Which of the following is the most likely underlying cause of this patient's presenting condition?
C) Chronic hypertension
The clinical presentation of this patient strongly suggests an acute aortic dissection, characterized by severe, abrupt-onset, tearing back pain that radiates to the abdomen and is maximal at onset. While the pain is typically described as anterior chest in location in ascending (type A) dissection, for descending (type B) dissection, the pain is more often experienced in the back. The significant variation in blood pressure between arms, with a higher reading in the right arm compared to the left, is a classic sign of aortic dissection. Additionally, the chest x-ray revealing mediastinal widening and the ECG showing nonspecific ST-segment and T-wave changes further support this diagnosis. Among the risk factors presented, chronic hypertension is the most significant, being present in more than 70% of aortic dissection cases, particularly in older patients. Chronic hypertension weakens the aortic wall over time, making it more susceptible to dissection.
Answer choice A: Alcohol use, is incorrect. While alcohol use can contribute to hypertension, it is not directly linked to the mechanism of aortic dissection.
Answer choice B: Atheroscleroitc plaque rupture, is incorrect. Although atherosclerosis can be a risk factor for aortic dissection, it is not as strong a risk factor as chronic hypertension in this context.

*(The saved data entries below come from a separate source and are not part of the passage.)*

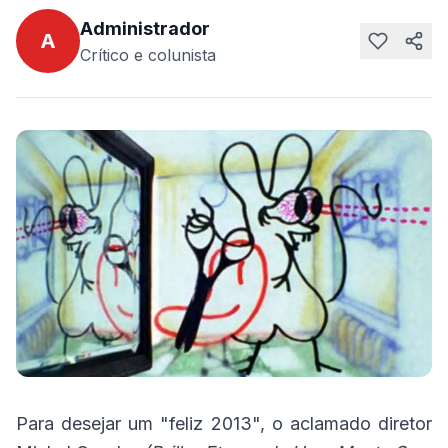
Administrador
A
Crítico e colunista
Para desejar um "feliz 2013", o aclamado diretor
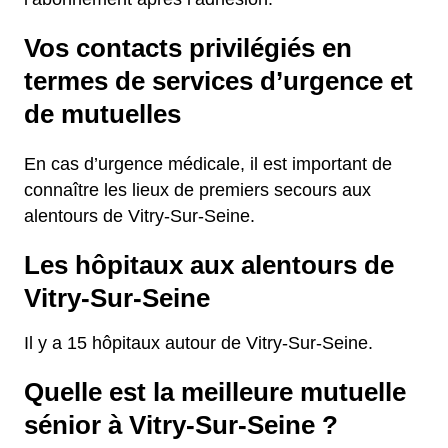
Vos contacts privilégiés en
termes de services d’urgence et
de mutuelles
En cas d’urgence médicale, il est important de
connaître les lieux de premiers secours aux
alentours de Vitry-Sur-Seine.
Les hôpitaux aux alentours de
Vitry-Sur-Seine
Il y a 15 hôpitaux autour de Vitry-Sur-Seine.
Quelle est la meilleure mutuelle
sénior à Vitry-Sur-Seine ?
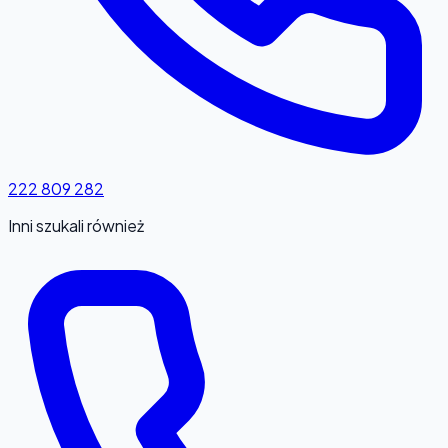
222 809 282
Inni szukali również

Answer choice D: Nephrolithiasis, is incorrect. Nephrolithiasis typically presents with flank pain and hematuria, which are not consistent with the patient's severe, tearing back pain and the findings of mediastinal widening. Nephrolithiasis is not a risk factor for aortic dissection.
Answer choice E: Tobacco use, is incorrect. Smoking is a significant risk factor for atherosclerosis and can contribute to hypertension, but chronic hypertension is the most important risk factor for aortic dissection.
Key Learning Point
Chronic hypertension is the most significant risk factor for aortic dissection, causing weakening of the aortic wall and making it more susceptible to dissection.